On September 30, 2013, the New York Department of Financial Services (DFS) adopted emergency regulations revising the calculation for subprime loans and sent a letter to supervised institutions explaining the revisions.
As we previously reported, earlier this year, the Federal Housing Administration (FHA) revised its policies concerning the annual mortgage insurance premium (MIP), as described in Mortgagee Letter 2013-04. Effective June 3, 2013, some borrowers are required to pay the annual MIP over the life of the loan. The new FHA life-of-loan MIP, together with increasing interest rates, has caused a disproportionate number of New York loans to be categorized as subprime.

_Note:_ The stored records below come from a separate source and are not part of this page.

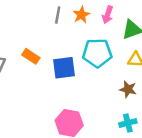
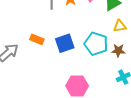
cyan pentagon: (97, 53) -> (96, 44), moved, turned 30

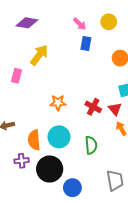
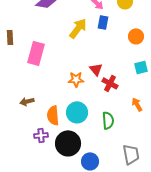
yellow arrow: (39, 55) -> (78, 28), moved
pink rectangle: (16, 76) -> (36, 53), size x1.6
red triangle: (115, 109) -> (96, 69), moved

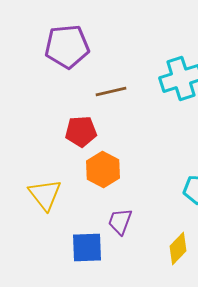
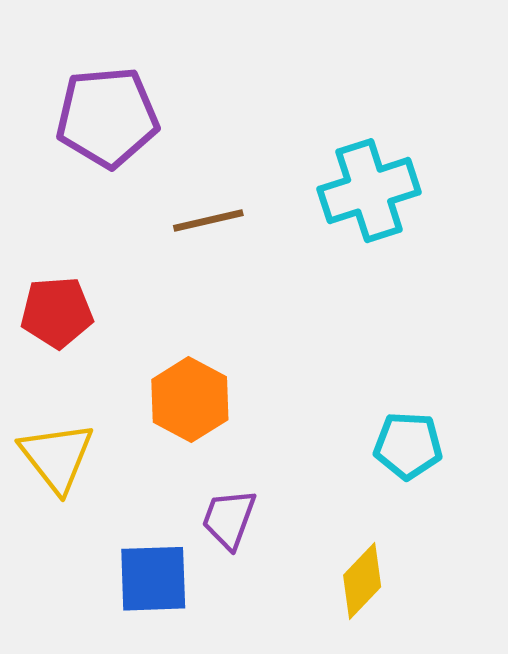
red pentagon: (81, 131) -> (57, 312), moved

The DFS previously issued two temporary orders excluding the revised FHA life-of-loan MIP from New York’s subprime loan calculations under Section 6-m of the New York Banking Law. The last of those temporary orders was set to expire on September 30, 2013.
Rather than continuing to issue temporary orders, the DFS adopted emergency regulations revising the calculation for loans subject to the revised FHA life-of-loan MIP. Under the emergency regulations, the subprime threshold for certain loans subject to the FHA life-of-loan MIP was raised by 75 basis points. Certain loans are excluded from the higher threshold, including Title I Home Improvement Loans, Home Equity Conversion Mortgages, and any FHA-insured loans that would have exceeded the subprime threshold before the implementation of the FHA life-of-loan MIP.
In a letter to supervised institutions, the DFS includes a decision tree, which can be used for determining whether loans exceed the subprime threshold under Section 6-m as amended. For loans that are not subject to the FHA life-of-loan MIP, the analysis of whether or not the loan is subprime under Section 6-m is unchanged by the emergency regulations.